La République du Centre : "Restauration collective à Orléans : « la priorité aux circuits courts »"


Mercredi 20 Janvier 2016

Il va y avoir du changement dans les cantines orléanaises. La ville a décidé de prolonger d’un an le contrat qui la lie à la Sogeres, le temps de repenser entièrement le service.


La République du Centre : "Restauration collective à Orléans : « la priorité aux circuits courts »"

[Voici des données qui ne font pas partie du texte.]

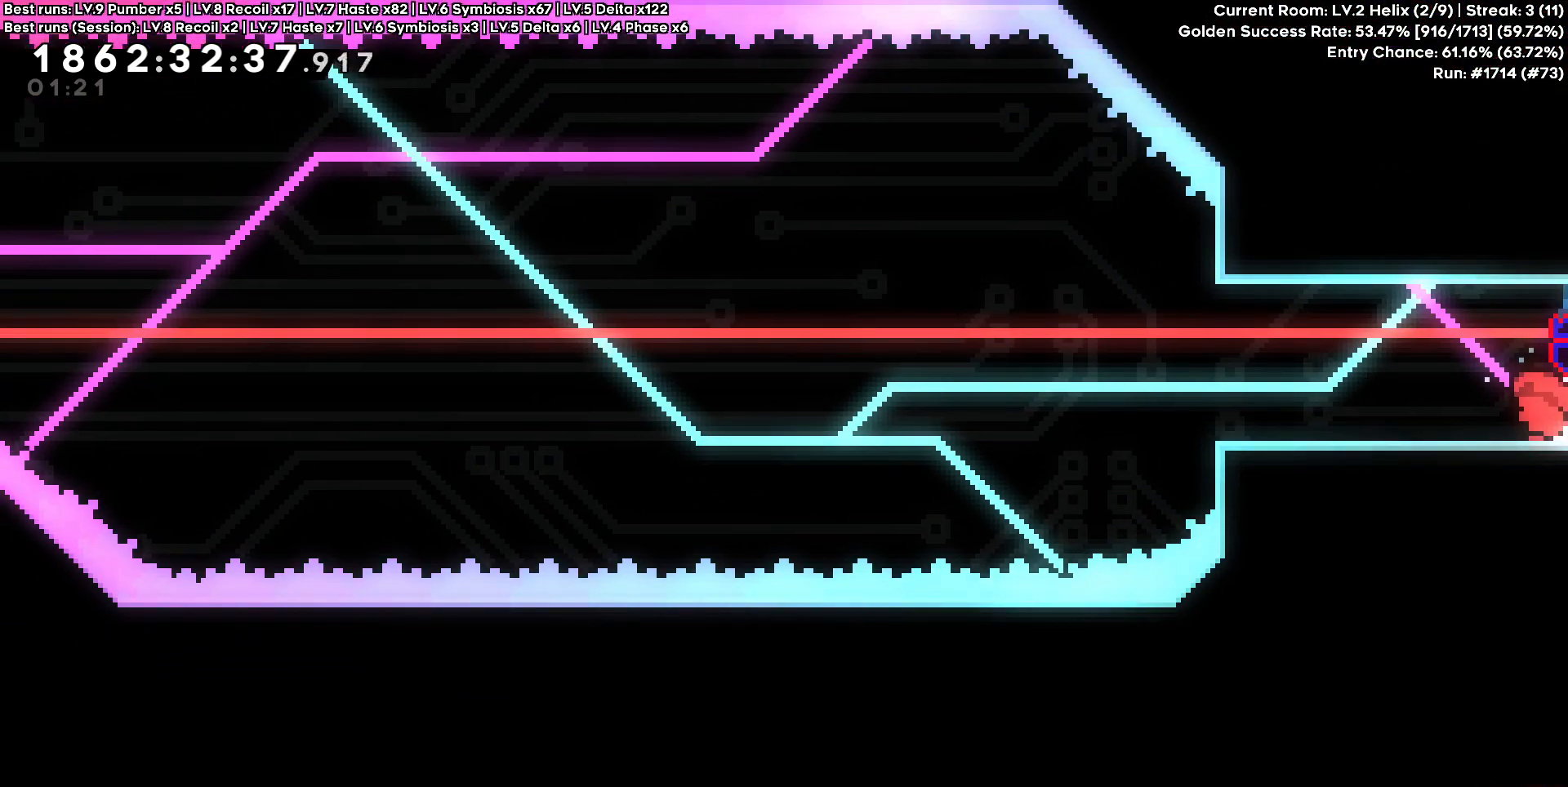
{"keys": ["a"], "events": []}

Jeudi, l'Assemblée nationale a adopté une proposition de loi prévoyant la fourniture de 40 % de produits locaux, de saison et issus de l'alimentation durable, dans les cantines, d'ici 2020.

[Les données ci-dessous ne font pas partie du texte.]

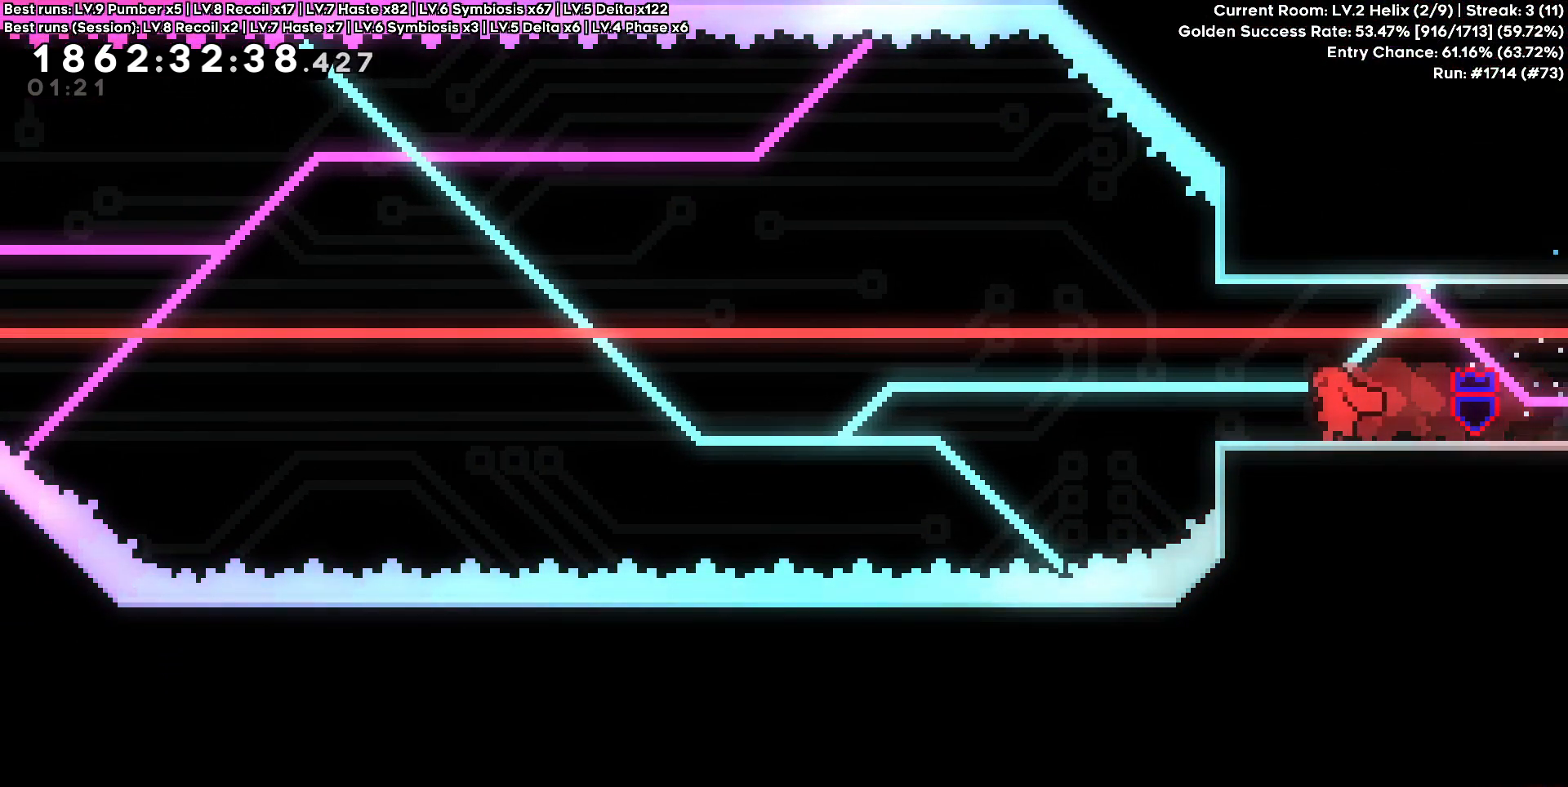
{"keys": ["d"], "events": [[233, "d", "down"], [267, "a", "up"]]}
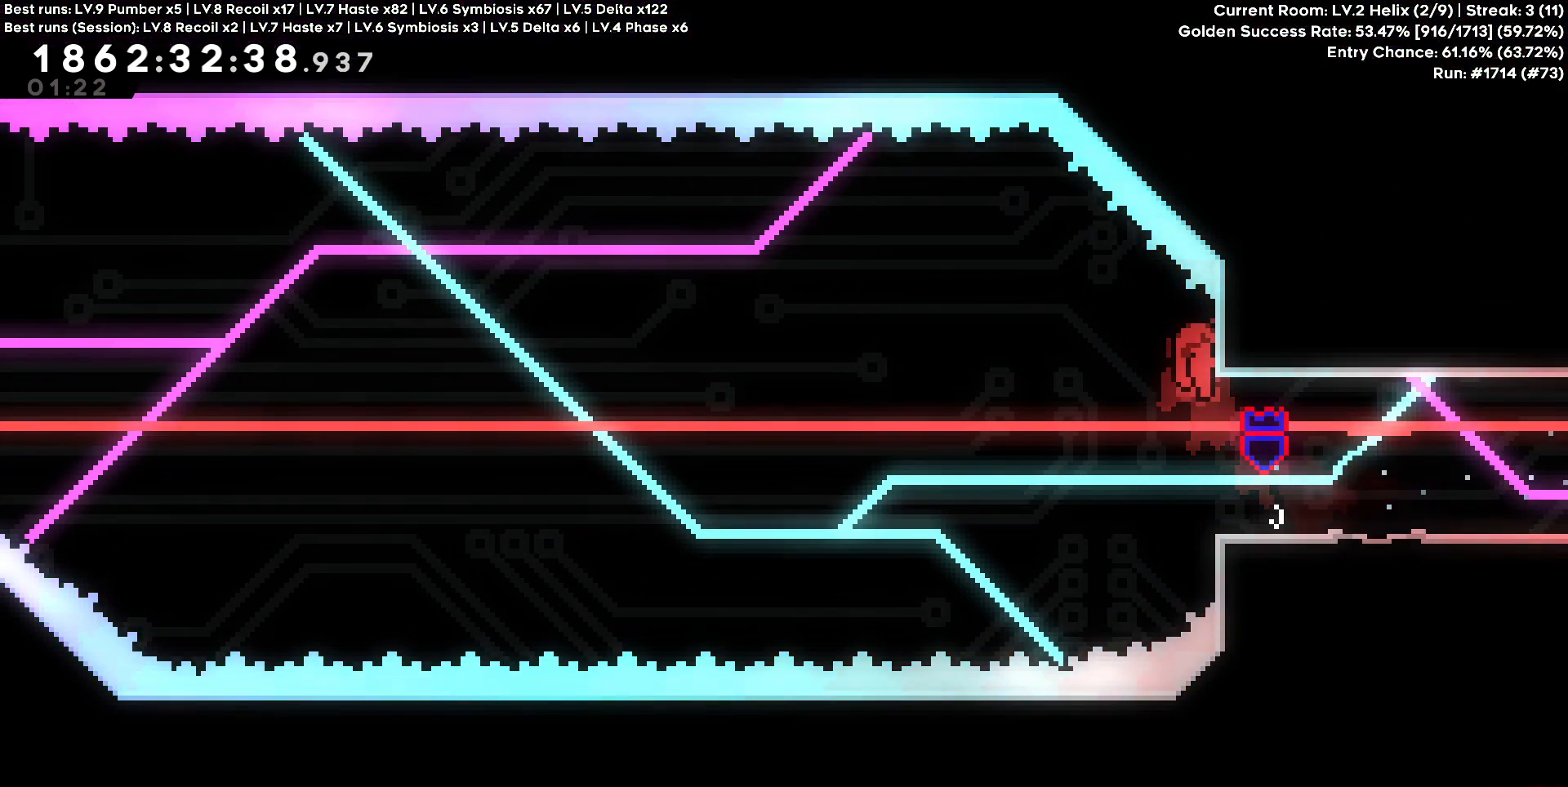
{"keys": [], "events": [[100, "d", "up"], [150, "w", "down"], [200, "w", "up"]]}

La mairie d'Orléans est justement en train de plancher sur le sujet. Voilà pourquoi elle a décidé lundi de prolonger d'un an (jusqu'au 31 août 2017) le contrat de délégation de service public qui la lie à la Sogeres.
« Changer les paradigmes » La ville veut « prendre le temps » de repenser entièrement son service de restauration collective, en direction des scolaires donc, mais aussi des seniors, des centres de loisirs, etc. Florent Montillot (UDI), maire-adjoint chargé de l'éducation, appelle cela « changer les paradigmes ».
À la fois en matière de mode de gestion, de coût et de qualité des produits. « Je veux absolument prioriser les circuits courts, que ce soit du gagnant gagnant avec le monde agricole », insiste Florent Montillot.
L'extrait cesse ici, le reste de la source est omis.